[Extracted records]
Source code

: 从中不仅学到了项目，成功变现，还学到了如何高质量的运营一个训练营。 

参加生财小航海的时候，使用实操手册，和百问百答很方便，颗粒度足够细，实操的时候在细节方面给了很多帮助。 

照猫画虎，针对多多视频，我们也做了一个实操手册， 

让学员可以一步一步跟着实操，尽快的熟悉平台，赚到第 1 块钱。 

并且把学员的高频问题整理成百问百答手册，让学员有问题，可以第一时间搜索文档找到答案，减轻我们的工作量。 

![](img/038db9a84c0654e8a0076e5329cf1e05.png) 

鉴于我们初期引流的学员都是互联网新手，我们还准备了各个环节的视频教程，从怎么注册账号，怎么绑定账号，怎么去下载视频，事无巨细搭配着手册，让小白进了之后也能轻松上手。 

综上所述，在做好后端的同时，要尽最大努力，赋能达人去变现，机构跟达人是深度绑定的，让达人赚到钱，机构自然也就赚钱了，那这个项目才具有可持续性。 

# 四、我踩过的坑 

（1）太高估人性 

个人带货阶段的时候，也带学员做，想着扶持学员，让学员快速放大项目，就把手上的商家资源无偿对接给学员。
[/Extracted records]
Your assignment
Switch every occurrence of "实操手册" in the material to "操作指南", and reproduce the material with nothing else altered.

Result for this task
Source code

: 从中不仅学到了项目，成功变现，还学到了如何高质量的运营一个训练营。 

参加生财小航海的时候，使用操作指南，和百问百答很方便，颗粒度足够细，实操的时候在细节方面给了很多帮助。 

照猫画虎，针对多多视频，我们也做了一个操作指南， 

让学员可以一步一步跟着实操，尽快的熟悉平台，赚到第 1 块钱。 

并且把学员的高频问题整理成百问百答手册，让学员有问题，可以第一时间搜索文档找到答案，减轻我们的工作量。 

![](img/038db9a84c0654e8a0076e5329cf1e05.png) 

鉴于我们初期引流的学员都是互联网新手，我们还准备了各个环节的视频教程，从怎么注册账号，怎么绑定账号，怎么去下载视频，事无巨细搭配着手册，让小白进了之后也能轻松上手。 

综上所述，在做好后端的同时，要尽最大努力，赋能达人去变现，机构跟达人是深度绑定的，让达人赚到钱，机构自然也就赚钱了，那这个项目才具有可持续性。 

# 四、我踩过的坑 

（1）太高估人性 

个人带货阶段的时候，也带学员做，想着扶持学员，让学员快速放大项目，就把手上的商家资源无偿对接给学员。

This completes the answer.